• [EXERCICES À FAIRE]:
- A) D'après le texte sur la réforme foncière, à quelle date le CRAFS a-t-il tenu sa conférence de presse ?
- B) Recopiez le passage du texte sur la réforme foncière qui commence par « Le Cadre de » et se poursuit jusqu'à « systématique des terres. ».

• [TEXTE CHOISI]:

--- --- ---

Le Cadre de Réflexion et d’Action sur le Foncier au Sénégal (CRAFS), a organisé une conférence de presse ce Mardi 29 Juillet 2025 sur la réforme foncière annoncée par les autorités pour donner leurs positions. Il s’oppose à toute politique d’immatriculation systématique des terres.
« Cependant le CRAFS exprime un certain nombre de préoccupations, notamment à la suite des déclarations du premier Ministre lors de sa déclaration de politique générale (DPG) du 27 décembre 2024, annonçant la création prochaine d’une Agence nationale des Domaines et du Foncier, censée moderniser et rendre plus transparente la gestion. Le CRAFS attire l’attention de l’Etat sur les risques de voir la gestion du foncier rural échapper aux collectivités territoriales. A cela s’ajoute la proposition du parlementaire Amadou Ba vice-président de l’Assemblée nationale visant à suspendre les compétences foncières des collectivités territoriales et à centraliser la gestion foncière au niveau national via l’ANAT. Le CRAFS s’inquiète que de telles déclarations et orientations, pourraient affaiblir le principe fondamental de la décentralisation, ainsi que la lettre et l’esprit de la loi sur le domaine national. Par conséquent, le CRAFS invite l’Etat du Sénégal à engager des concertations en vue d’une réforme foncière inclusive, cohérente, transparente et participative, construite avec et pour les communautés locales », renseigne-t-on dans la déclaration du CRAFS.

--- --- ---

• [LIGNES DE DONNÉES]:
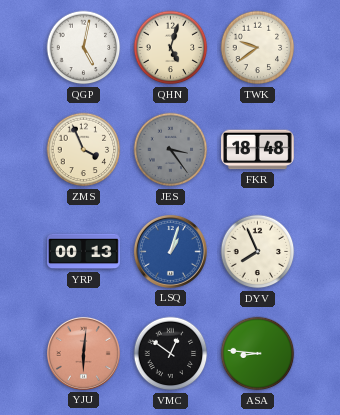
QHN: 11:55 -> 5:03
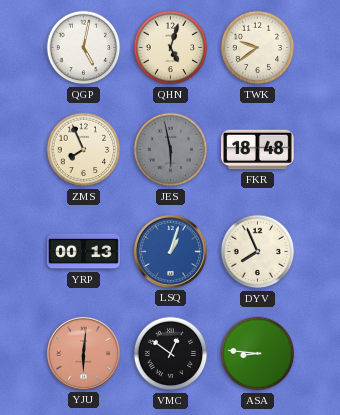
ZMS: 3:56 -> 7:56
JES: 3:24 -> 5:58
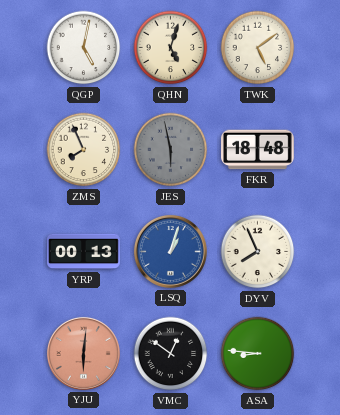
TWK: 9:39 -> 5:09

--- --- ---

• [LISTE DES SOLUTIONS]:
- A) Le mardi 29 juillet 2025.

- B)
Le Cadre de Réflexion et d’Action sur le Foncier au Sénégal (CRAFS), a organisé une conférence de presse ce Mardi 29 Juillet 2025 sur la réforme foncière annoncée par les autorités pour donner leurs positions. Il s’oppose à toute politique d’immatriculation systématique des terres.